- _What to do_
Transcribe each line of the material below word for word, leaving out the pictures.

- _Extracted material_
[start]
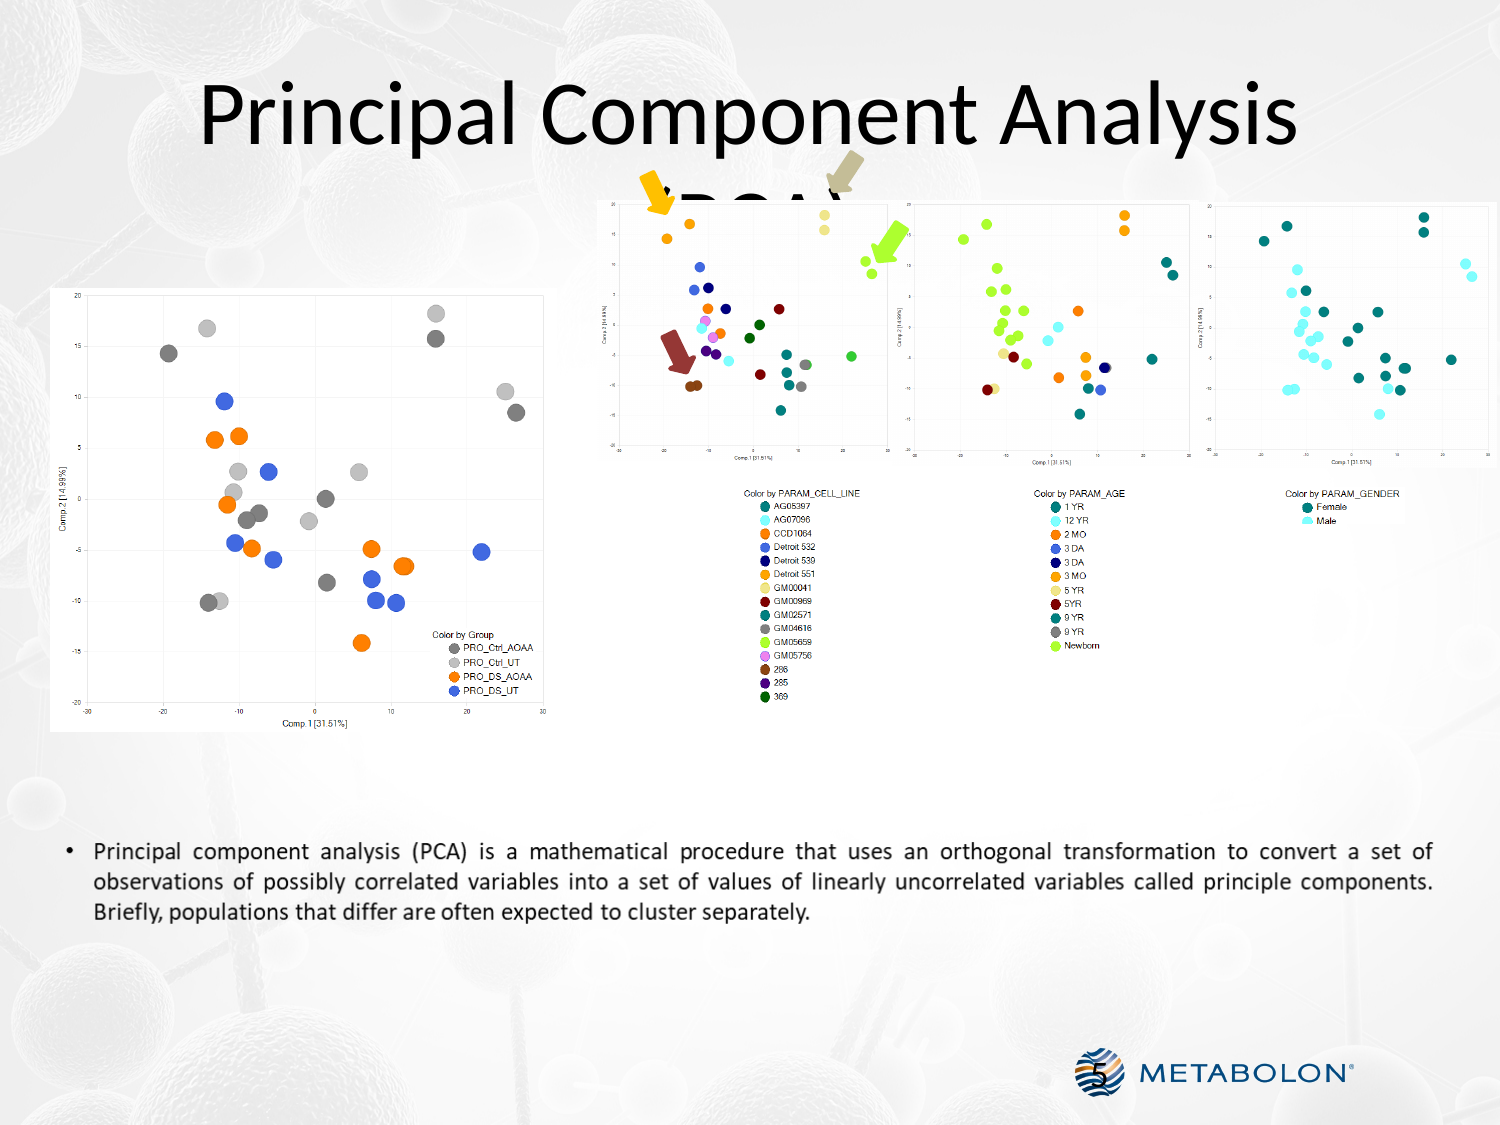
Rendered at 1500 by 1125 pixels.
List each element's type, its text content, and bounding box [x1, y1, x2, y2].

title Principal Component Analysis (PCA) [75, 45, 1425, 125]
text_box [828, 152, 863, 192]
slide_number <number> [1074, 1042, 1425, 1103]
text_box [641, 172, 673, 214]
text_box [662, 331, 695, 373]
picture [0, 0, 1500, 1125]
text_box [873, 222, 907, 262]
[end]
- _Reply to the task_
Rendered at 1500 by 1125 pixels.
List each element's type, its text content, and bounding box [x1, y1, x2, y2].

title Principal Component Analysis (PCA) [75, 45, 1425, 125]
text_box [828, 152, 863, 192]
slide_number <number> [1074, 1042, 1425, 1103]
text_box [641, 172, 673, 214]
text_box [662, 331, 695, 373]
picture [0, 0, 1500, 1125]
text_box [873, 222, 907, 262]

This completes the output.